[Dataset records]
◇ ◇ ◇ ◇ ◇ ◇ ◇
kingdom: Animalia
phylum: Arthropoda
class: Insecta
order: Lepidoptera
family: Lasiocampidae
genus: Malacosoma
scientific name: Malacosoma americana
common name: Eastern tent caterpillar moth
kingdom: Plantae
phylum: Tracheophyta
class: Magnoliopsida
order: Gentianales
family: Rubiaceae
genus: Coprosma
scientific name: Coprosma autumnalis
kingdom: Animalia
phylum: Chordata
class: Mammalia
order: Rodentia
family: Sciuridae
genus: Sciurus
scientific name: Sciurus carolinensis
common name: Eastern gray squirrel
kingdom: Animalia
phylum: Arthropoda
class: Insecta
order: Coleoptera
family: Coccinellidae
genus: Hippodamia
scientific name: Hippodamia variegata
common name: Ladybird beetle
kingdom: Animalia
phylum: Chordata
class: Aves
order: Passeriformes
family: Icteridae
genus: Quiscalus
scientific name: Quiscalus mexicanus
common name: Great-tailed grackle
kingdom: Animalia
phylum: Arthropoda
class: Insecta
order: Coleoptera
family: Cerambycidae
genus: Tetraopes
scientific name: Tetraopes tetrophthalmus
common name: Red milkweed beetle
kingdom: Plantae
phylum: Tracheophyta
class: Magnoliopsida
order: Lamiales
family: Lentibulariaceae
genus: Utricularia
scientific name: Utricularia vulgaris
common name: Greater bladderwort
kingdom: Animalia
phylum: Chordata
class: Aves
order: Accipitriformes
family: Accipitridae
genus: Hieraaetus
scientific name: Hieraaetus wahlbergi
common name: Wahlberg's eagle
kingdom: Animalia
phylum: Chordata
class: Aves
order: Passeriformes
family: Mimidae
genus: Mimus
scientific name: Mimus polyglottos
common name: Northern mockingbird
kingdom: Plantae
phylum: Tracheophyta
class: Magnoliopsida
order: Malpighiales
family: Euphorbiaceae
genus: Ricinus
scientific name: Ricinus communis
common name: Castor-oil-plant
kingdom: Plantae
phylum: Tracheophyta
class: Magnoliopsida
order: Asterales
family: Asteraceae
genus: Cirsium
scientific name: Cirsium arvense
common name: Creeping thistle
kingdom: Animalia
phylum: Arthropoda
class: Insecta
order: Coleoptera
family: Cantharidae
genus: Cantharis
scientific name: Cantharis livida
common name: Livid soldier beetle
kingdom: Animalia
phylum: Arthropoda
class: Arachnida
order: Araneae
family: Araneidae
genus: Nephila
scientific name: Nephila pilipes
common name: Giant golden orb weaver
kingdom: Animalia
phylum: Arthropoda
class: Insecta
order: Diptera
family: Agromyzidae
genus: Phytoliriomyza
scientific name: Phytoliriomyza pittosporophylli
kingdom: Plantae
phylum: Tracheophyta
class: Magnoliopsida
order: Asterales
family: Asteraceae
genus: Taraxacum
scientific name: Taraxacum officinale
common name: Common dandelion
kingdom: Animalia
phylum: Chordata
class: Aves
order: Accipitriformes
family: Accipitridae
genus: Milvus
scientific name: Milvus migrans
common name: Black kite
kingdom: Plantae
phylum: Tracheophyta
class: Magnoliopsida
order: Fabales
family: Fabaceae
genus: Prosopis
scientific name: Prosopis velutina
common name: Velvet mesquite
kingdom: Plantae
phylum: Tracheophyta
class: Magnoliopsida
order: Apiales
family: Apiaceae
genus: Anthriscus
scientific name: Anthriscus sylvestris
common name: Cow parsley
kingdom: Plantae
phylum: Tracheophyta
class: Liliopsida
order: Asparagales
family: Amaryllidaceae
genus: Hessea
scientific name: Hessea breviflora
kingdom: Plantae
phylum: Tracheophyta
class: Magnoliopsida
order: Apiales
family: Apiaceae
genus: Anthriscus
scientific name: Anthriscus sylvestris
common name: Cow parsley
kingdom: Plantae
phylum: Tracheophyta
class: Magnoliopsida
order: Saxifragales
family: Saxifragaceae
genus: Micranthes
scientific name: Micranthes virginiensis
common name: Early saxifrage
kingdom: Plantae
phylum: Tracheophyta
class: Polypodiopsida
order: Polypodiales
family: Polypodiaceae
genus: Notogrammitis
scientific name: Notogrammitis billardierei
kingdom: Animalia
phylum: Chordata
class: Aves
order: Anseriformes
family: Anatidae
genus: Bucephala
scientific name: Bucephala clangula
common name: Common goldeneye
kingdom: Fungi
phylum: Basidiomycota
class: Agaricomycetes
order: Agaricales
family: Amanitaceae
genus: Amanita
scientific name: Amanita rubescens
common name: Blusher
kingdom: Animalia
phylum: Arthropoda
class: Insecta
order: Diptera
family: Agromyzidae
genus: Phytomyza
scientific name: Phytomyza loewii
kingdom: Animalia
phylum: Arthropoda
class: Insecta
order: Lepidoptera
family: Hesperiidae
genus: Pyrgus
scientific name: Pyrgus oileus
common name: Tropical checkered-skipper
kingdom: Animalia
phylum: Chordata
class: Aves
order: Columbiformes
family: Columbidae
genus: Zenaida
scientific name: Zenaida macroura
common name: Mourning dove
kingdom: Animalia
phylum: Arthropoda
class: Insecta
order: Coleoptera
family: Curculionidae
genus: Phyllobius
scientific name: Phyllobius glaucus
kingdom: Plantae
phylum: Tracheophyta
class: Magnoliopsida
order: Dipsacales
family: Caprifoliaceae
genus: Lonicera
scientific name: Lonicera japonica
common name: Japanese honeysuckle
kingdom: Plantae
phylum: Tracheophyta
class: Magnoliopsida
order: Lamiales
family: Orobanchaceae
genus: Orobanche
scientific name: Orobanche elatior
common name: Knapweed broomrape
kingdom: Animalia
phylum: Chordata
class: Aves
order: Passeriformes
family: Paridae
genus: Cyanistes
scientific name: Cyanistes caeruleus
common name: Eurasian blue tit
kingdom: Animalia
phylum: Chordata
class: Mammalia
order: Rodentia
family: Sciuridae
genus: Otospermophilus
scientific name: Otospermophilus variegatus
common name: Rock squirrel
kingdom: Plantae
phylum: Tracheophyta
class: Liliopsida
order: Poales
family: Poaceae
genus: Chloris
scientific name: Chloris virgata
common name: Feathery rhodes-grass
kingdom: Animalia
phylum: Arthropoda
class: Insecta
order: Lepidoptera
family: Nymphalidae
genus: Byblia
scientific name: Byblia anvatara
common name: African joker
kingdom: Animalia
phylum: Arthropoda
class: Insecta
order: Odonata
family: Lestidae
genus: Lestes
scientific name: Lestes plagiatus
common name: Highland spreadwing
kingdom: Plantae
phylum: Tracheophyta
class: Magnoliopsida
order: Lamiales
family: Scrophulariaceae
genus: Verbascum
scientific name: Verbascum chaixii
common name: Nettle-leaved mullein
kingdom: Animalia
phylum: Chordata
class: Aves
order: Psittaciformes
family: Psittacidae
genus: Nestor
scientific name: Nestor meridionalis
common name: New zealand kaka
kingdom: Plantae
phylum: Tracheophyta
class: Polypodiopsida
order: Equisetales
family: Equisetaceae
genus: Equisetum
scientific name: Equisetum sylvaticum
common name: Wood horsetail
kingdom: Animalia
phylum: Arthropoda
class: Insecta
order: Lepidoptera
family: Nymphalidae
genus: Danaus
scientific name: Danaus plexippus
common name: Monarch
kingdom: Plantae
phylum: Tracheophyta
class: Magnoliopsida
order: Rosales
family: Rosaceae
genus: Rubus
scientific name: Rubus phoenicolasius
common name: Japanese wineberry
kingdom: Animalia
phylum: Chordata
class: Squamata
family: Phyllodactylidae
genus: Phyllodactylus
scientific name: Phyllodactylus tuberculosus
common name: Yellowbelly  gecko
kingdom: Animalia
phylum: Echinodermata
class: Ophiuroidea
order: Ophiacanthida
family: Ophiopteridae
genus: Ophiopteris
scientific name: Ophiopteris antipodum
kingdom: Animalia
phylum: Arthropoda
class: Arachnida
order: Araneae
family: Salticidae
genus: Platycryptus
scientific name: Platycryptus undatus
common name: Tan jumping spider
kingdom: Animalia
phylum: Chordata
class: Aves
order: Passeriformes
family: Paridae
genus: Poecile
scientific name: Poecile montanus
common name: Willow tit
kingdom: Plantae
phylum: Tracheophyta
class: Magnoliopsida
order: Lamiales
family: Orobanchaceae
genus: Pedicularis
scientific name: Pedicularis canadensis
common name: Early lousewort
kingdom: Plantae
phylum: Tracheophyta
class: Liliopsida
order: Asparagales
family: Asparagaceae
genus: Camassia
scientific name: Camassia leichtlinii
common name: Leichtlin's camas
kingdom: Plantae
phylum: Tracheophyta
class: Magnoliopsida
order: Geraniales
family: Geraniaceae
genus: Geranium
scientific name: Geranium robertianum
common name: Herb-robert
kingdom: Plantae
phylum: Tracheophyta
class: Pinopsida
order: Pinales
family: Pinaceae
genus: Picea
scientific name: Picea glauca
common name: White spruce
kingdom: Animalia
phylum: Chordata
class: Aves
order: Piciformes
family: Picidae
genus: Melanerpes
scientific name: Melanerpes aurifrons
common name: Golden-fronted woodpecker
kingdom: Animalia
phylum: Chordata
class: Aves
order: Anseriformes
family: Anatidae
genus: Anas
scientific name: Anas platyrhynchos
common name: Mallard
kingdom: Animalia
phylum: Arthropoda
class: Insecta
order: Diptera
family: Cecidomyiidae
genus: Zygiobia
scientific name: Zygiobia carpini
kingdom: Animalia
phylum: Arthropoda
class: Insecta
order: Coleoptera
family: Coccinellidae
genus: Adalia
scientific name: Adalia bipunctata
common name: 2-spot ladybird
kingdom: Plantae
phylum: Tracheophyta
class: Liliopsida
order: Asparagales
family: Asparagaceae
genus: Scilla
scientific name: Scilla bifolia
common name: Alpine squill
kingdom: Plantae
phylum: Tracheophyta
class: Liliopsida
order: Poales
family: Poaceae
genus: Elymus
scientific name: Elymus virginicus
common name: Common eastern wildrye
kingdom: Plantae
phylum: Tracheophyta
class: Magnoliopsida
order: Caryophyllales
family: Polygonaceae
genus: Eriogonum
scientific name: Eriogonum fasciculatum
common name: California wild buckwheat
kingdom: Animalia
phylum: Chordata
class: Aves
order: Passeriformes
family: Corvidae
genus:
◇ ◇ ◇ ◇ ◇ ◇ ◇
Reproduce the stretch of lines from the one containing "scientific name: Quiscalus mexicanus" through the one containing "scientific name: Cirsium arvense", swapping "common name" for "vernacular name" and leaving everything else unchanged.

[THE ANSWER]
scientific name: Quiscalus mexicanus
vernacular name: Great-tailed grackle
kingdom: Animalia
phylum: Arthropoda
class: Insecta
order: Coleoptera
family: Cerambycidae
genus: Tetraopes
scientific name: Tetraopes tetrophthalmus
vernacular name: Red milkweed beetle
kingdom: Plantae
phylum: Tracheophyta
class: Magnoliopsida
order: Lamiales
family: Lentibulariaceae
genus: Utricularia
scientific name: Utricularia vulgaris
vernacular name: Greater bladderwort
kingdom: Animalia
phylum: Chordata
class: Aves
order: Accipitriformes
family: Accipitridae
genus: Hieraaetus
scientific name: Hieraaetus wahlbergi
vernacular name: Wahlberg's eagle
kingdom: Animalia
phylum: Chordata
class: Aves
order: Passeriformes
family: Mimidae
genus: Mimus
scientific name: Mimus polyglottos
vernacular name: Northern mockingbird
kingdom: Plantae
phylum: Tracheophyta
class: Magnoliopsida
order: Malpighiales
family: Euphorbiaceae
genus: Ricinus
scientific name: Ricinus communis
vernacular name: Castor-oil-plant
kingdom: Plantae
phylum: Tracheophyta
class: Magnoliopsida
order: Asterales
family: Asteraceae
genus: Cirsium
scientific name: Cirsium arvense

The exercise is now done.